The chief executive officer (CEO) of French bank BNP Paribas called non-fungible tokens (NFTs) the riskiest digital asset class while noting the technology’s immense potential.
During an interview with Bloomberg, CEO John Egan compared investing in NFTs to gambling, endorsing the view that cryptoassets have created a market bubble. Egan said NFTs were the riskiest asset class in the virtual economy and claimed most investors were drawn to digital tokens due to the thrills and rapid price swings.
The French banking CEO warned NFTs were creating a potential problem with property rights in the digital space, allowing individuals to steal the work of others via tokenization:
He told Bloomberg:
“What I think we’ve seen increasingly over the past few months is people trying to register NFT-based ownership over other people’s copyrighted tweets… We’ve seen many instances of artists having their works effectively plagiarized by people minting NFTs of their work even though they weren’t the creators.”

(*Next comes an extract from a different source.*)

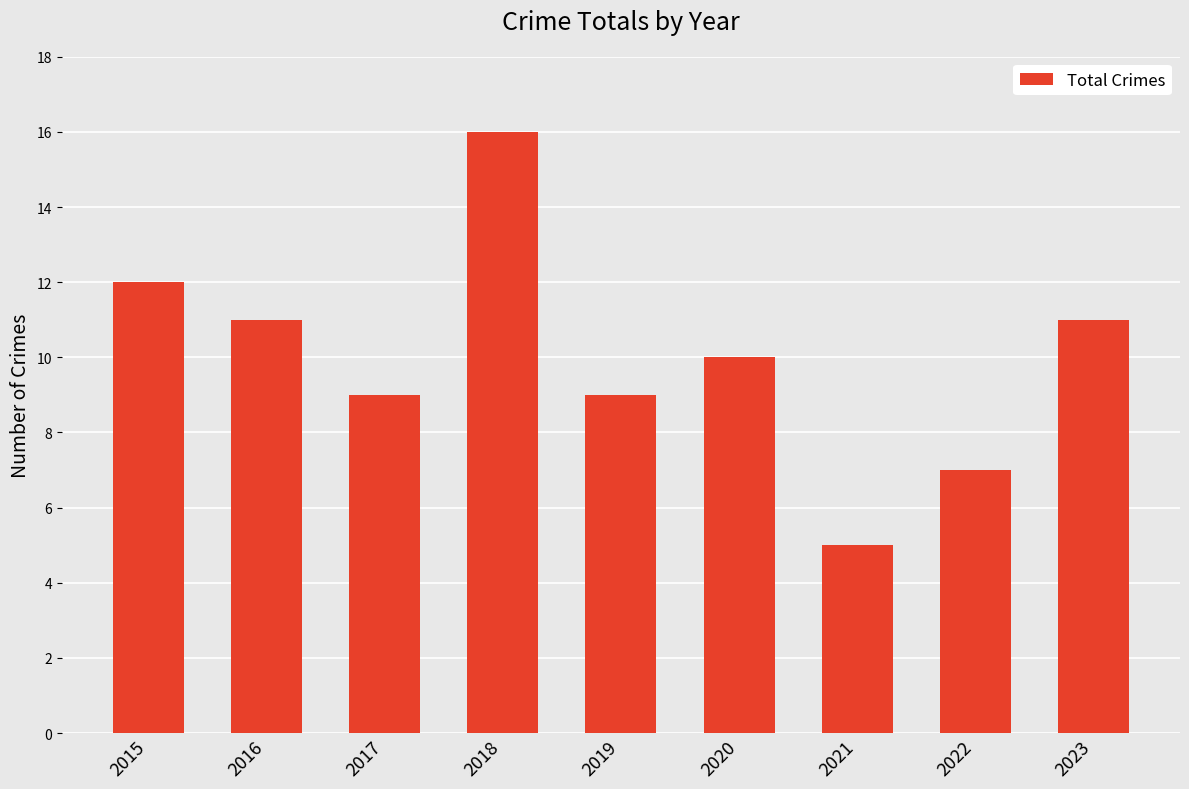

What is the value of the 1st bar from the left?

12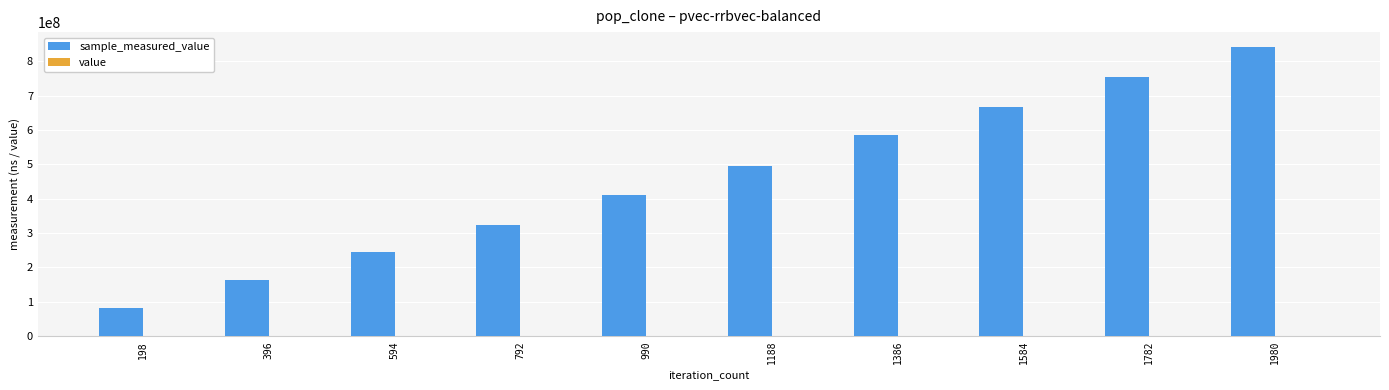

At which category is the sum across all series the highest?

1980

Egan likened investing in NFTs to gambling at a casino:
“NFT is an alternative digital emerging asset. I don’t think we could find many more risky categories of assets at this point. I think it’s probably, at this stage, akin to going into the casino. You know you’re going to spend money but maybe you’re doing it for enjoyment, for the experience. If you win, you’ve got lucky and I think it’s the way we need to think about it at this point; it’s in its initial phase.”
Despite highlighting the risks involved in NFT investing, the French banking head recognized the technology’s potential:
“I do expect NFTs to be some of the bedrock economic infrastructures within the virtual economy as it emerges over the next ten years, especially as that virtual economy begins to emerge out into the real world.”